Languages available for text analytics

User 5147 | 4/25/2016, 9:29:47 AM

Hello, I'd like to know if graphlab's text analytics functionality is available for languages other than English. If yes, how do I specify the language of my text? Thanks.

Comments

User 19 | 4/25/2016, 5:37:12 PM

Hi Octavia,

You may use GraphLab functionality on any piece of text (e.g. CountWords, Tokenizer, etc) but your mileage may vary depending on your target language. For example, you might still be able to handle Latin-based languages even without having a language-specific tokenizer.

What languages are you working with? What's your goal use case?

Happy to help, Chris


User 5147 | 4/26/2016, 3:54:20 PM

Hi Chris, Thanks for your answer. I am particularly interested in French, and I am thinking about features derived via functions which are more language-dependent, such as lemmatisation and PoS tagging. Is this kind of functionality available within GraphLab?
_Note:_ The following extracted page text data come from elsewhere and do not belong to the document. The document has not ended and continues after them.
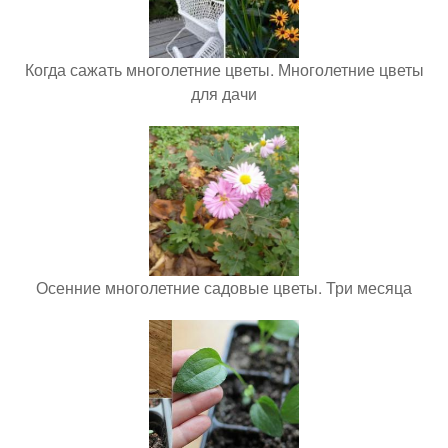
Когда сажать многолетние цветы. Многолетние цветы
для дачи
Осенние многолетние садовые цветы. Три месяца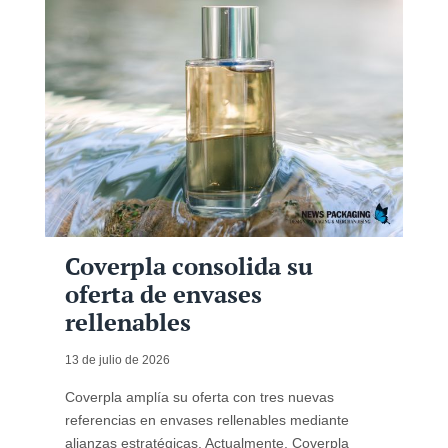
Coverpla consolida su
oferta de envases
rellenables
13 de julio de 2026
Coverpla amplía su oferta con tres nuevas
referencias en envases rellenables mediante
alianzas estratégicas. Actualmente, Coverpla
Thank you. Octavia


User 19 | 4/26/2016, 11:06:37 PM

Hi Octavia,

In the next version of GLC we will be providing a tool for extracting specific parts of speech from text, but at first we will only be supporting English. I'll add a feature request for French support.

Out of curiosity: What's your end task that these features will be used for?

Happy to help, Chris